When I discover an amazing record, I’m prone to want to deep-dive. Immediately after immersing myself in it, I try to capture in words why the hell said record is worth someone’s time. In the end, that’s exactly what most music writing comes down to.
Sometimes, though, that kind of dissection is the rock-writer equivalent of movie spoilers. The best songs’ll often hit you on a primal level that’s amplified by going in cold.
I mention all of this because of “Machete (Song for Jackson),” the remarkable new single by Seattle singer ARCHIE that we’re premiering exclusively here at Artist Home. If you’ve read this far, stop reading and listen. Seriously. Then read on.
Done listening? Good. Haven’t listened yet? Music-geek spoilers below.
There’s at least one great side-effect of living in an age where music creation and consumption are so accelerated: an artist’s evolution can accelerate at lightning speed, too. That type of evolution’s in full flower on “Machete.”
Since her first single, “Help Me,” premiered at KEXP in February of last year, ARCHIE (formerly PSA, aka Pop Star Archie) has rapidly forged a following by way of two high-profile Capitol Hill Block Party sets, and appearances in videos by Macklemore and Shabazz Palaces among others. Her 2018 EP Debutante was an irresistible handful of great party jams, rendered in day-glo eighties colors. Raucous and promising as Debutante was, though, the level of growth from there to “Machete” is staggering.
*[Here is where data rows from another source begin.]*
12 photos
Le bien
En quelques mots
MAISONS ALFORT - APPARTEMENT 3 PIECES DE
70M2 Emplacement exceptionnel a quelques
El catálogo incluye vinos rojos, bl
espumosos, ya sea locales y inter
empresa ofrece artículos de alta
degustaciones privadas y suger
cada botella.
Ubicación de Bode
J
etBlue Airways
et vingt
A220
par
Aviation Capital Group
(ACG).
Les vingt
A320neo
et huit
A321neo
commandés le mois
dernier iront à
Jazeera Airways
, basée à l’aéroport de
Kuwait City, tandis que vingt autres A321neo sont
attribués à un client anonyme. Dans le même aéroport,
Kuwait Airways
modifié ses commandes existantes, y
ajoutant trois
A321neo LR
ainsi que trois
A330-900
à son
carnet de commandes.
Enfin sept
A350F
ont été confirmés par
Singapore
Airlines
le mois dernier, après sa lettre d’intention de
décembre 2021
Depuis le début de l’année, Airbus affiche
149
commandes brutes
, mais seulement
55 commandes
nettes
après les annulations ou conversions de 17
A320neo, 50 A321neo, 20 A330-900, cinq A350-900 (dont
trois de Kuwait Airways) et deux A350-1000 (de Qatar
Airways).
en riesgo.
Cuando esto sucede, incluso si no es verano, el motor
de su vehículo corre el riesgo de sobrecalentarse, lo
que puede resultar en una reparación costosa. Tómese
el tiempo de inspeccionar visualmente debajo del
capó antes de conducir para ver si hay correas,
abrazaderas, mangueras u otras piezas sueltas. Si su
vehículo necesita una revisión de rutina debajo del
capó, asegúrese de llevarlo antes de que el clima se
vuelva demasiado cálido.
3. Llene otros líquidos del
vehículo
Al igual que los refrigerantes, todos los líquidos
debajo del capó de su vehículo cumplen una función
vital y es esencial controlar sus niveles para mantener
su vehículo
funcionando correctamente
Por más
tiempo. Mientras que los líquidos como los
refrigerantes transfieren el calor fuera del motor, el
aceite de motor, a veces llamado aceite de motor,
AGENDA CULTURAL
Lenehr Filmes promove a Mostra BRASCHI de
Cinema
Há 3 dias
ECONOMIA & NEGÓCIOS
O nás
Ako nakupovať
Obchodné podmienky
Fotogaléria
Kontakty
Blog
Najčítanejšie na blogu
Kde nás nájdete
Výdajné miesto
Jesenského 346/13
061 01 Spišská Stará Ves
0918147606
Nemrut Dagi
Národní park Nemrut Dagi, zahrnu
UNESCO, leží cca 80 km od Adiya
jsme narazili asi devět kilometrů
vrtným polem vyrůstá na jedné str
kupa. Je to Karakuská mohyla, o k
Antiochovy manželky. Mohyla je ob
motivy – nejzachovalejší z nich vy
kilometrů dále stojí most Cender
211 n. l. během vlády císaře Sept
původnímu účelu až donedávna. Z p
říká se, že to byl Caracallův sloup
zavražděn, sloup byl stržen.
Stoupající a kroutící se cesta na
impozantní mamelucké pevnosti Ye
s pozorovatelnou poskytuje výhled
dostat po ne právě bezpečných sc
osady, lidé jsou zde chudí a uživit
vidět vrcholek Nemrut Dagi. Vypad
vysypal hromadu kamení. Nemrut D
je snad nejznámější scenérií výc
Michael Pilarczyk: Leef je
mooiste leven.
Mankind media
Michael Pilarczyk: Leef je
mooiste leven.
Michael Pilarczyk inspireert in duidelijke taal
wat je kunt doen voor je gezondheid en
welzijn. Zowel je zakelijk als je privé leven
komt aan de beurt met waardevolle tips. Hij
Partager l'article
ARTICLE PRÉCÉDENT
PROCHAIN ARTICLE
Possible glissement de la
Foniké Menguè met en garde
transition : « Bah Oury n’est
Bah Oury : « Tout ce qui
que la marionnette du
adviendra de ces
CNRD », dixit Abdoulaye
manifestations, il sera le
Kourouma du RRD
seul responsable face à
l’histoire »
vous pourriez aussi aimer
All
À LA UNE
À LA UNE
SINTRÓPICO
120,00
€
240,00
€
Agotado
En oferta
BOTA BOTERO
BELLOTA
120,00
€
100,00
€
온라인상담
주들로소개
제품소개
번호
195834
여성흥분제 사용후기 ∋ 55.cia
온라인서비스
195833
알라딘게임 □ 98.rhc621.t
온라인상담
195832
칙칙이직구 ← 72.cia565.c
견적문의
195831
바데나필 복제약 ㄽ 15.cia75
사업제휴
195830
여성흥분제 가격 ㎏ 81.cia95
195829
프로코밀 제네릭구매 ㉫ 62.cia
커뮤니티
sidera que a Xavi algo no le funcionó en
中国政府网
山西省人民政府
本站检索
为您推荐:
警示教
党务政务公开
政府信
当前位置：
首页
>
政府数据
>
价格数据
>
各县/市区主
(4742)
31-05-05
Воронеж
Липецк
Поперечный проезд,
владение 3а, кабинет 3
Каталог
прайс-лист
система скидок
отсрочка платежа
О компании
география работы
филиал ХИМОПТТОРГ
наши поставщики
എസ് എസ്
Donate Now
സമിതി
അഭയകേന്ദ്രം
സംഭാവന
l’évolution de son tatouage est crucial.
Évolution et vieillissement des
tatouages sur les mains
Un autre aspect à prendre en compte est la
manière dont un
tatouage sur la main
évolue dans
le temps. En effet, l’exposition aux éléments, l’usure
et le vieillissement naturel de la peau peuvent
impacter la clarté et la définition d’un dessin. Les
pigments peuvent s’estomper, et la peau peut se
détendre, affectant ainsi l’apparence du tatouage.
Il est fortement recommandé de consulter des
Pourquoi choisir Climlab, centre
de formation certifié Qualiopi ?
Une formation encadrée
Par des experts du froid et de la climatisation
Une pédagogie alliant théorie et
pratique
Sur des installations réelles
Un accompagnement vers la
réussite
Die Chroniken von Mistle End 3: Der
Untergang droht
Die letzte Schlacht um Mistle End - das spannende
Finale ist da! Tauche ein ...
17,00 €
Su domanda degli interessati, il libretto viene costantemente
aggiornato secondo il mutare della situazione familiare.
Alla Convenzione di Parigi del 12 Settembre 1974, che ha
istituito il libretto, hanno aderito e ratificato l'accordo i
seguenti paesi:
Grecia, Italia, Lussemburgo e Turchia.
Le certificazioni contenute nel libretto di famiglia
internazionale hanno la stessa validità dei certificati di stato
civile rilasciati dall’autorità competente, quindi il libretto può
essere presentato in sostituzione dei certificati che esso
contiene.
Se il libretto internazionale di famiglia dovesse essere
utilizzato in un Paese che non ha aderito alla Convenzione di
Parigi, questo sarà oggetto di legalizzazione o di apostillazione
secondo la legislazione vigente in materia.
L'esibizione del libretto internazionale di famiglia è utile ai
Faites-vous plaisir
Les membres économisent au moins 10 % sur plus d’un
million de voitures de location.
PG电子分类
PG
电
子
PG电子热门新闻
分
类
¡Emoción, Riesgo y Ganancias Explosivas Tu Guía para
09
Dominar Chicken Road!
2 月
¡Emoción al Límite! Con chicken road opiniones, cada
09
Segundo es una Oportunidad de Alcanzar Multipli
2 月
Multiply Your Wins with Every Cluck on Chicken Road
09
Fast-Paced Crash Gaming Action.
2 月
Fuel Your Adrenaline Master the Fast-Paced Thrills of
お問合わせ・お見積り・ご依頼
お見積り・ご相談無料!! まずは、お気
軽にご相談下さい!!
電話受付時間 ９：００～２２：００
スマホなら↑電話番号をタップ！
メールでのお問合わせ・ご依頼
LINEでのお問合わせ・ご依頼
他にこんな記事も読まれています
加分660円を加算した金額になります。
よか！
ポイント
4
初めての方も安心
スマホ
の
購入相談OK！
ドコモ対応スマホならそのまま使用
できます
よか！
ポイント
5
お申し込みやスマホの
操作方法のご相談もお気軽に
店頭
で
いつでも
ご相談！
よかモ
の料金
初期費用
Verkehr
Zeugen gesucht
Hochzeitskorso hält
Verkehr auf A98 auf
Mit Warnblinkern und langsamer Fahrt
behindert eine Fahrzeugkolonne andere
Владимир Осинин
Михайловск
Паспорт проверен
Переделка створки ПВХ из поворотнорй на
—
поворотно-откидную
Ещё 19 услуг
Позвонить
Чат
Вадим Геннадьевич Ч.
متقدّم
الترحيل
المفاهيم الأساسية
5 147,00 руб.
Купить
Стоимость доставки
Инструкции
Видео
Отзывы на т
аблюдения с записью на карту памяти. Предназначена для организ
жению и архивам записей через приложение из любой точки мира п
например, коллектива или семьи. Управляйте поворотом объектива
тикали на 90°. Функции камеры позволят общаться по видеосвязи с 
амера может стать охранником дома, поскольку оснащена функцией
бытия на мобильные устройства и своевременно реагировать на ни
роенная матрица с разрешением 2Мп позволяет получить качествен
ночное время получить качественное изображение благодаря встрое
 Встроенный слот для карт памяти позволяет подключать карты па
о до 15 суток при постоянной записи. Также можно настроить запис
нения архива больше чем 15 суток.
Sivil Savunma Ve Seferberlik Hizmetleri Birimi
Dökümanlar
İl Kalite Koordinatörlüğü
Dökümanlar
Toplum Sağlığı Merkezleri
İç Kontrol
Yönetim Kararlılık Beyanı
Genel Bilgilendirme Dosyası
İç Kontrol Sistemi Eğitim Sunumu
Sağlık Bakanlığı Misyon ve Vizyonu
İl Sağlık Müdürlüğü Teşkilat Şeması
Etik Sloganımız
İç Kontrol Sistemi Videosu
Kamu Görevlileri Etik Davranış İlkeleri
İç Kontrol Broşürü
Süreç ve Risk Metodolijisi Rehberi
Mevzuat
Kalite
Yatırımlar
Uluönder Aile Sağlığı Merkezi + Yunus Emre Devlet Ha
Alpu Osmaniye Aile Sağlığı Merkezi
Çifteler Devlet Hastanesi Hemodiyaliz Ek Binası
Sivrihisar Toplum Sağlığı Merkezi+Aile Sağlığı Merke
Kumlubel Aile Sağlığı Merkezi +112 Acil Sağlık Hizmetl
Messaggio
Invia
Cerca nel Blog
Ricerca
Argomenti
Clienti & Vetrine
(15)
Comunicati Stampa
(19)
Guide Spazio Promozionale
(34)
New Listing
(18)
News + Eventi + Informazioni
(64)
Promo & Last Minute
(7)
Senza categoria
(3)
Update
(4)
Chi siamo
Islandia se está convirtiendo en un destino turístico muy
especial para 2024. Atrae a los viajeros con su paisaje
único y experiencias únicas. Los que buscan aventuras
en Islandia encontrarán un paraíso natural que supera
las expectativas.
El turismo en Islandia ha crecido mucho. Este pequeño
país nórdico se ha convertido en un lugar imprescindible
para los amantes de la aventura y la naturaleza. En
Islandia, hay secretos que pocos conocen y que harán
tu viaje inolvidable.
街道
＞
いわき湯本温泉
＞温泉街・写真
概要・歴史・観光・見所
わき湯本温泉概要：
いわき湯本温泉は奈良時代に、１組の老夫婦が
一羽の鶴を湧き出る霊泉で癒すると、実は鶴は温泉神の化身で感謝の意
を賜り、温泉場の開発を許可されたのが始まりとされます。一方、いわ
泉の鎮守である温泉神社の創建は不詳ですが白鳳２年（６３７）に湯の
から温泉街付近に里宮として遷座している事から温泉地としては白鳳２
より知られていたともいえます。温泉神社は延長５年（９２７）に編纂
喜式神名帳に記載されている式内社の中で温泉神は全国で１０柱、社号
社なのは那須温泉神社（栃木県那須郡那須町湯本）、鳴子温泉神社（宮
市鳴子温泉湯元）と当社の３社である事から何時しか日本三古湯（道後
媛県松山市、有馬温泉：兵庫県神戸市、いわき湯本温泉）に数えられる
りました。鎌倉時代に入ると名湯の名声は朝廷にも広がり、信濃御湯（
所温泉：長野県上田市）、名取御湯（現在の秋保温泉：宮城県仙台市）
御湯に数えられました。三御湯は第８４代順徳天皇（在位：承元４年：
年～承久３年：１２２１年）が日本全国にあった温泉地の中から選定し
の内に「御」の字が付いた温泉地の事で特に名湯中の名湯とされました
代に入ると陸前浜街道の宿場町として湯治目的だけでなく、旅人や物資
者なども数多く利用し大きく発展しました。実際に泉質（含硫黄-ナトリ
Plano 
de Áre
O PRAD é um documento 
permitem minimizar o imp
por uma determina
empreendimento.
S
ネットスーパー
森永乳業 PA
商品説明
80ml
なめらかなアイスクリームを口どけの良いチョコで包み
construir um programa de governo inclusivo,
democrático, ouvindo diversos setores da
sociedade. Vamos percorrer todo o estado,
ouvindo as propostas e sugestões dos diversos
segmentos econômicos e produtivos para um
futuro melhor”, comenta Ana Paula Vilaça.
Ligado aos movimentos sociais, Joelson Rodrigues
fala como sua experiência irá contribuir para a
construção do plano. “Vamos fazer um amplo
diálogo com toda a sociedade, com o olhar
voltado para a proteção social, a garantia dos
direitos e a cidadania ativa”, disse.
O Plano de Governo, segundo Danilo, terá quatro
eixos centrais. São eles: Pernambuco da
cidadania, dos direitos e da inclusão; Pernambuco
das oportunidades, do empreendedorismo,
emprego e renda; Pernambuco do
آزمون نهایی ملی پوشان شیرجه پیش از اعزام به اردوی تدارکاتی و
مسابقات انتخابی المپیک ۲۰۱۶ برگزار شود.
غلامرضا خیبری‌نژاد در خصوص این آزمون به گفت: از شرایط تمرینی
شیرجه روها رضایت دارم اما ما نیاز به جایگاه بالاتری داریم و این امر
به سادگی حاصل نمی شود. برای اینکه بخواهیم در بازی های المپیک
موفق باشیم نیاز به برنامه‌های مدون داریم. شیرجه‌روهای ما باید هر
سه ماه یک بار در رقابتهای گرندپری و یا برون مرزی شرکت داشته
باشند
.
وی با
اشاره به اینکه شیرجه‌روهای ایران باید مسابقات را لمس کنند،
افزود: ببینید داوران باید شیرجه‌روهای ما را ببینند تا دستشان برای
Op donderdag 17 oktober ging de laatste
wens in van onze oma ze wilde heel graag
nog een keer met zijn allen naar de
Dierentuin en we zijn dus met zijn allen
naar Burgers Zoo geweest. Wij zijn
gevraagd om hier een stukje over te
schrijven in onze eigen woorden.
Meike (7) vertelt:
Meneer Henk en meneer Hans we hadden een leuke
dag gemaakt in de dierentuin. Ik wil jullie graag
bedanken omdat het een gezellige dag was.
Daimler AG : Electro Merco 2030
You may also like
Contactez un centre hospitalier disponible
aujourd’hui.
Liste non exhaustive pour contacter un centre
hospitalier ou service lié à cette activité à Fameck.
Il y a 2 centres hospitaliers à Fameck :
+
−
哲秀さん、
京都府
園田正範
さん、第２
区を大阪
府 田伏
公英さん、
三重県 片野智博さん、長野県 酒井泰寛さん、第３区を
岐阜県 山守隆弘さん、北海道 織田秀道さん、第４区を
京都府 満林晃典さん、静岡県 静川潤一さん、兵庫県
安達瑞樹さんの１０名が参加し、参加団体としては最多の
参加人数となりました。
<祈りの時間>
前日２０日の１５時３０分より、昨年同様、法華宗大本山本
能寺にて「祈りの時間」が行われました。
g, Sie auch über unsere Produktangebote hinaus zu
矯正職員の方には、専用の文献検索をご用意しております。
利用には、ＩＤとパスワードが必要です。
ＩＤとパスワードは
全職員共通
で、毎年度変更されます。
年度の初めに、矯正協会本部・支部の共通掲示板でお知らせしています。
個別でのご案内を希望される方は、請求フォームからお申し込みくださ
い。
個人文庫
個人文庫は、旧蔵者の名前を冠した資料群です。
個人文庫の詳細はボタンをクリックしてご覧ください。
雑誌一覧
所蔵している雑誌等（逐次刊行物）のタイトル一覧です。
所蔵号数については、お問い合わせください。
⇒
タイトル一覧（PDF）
“Machete” continues on the more sophisticated tip repped by ARCHIE’s last single, “Summation.” On Debutante, ARCHIE’s voice was another very cool, smoothed-out instrument in the mix. Here, her voice is disarmingly intimate and unadorned. And “Machete” boasts her most nuanced lyrics yet.
She works through having psychically lacerated a lover, realizing the damage that happens when her temper runs rampant (“I am self e-ware enough to know I cut deep/When I’m stressin’ and aggressive and I’m too afraid to think”). And by the end of the song, she’s shown her well of strength and self-awareness by apologizing, and admitting how much that lover’s created a safe, enriching space for her (“You make me wanna be myself”).
That’s some deep emotional undertow for a pop song, and the alluring production by Ølsten bypasses Debutante’s straightforward arrangements in favor of glitchiness and complexity that still remain hooky as hell. Atop it all is ARCHIE’s singing—warm, deceptively relaxed, and able to traverse from heavy-lidded sensuality to redemptive soaring by the track’s end. Rarely has someone infused owning up to their emotional shit with this kind of groove and swoon.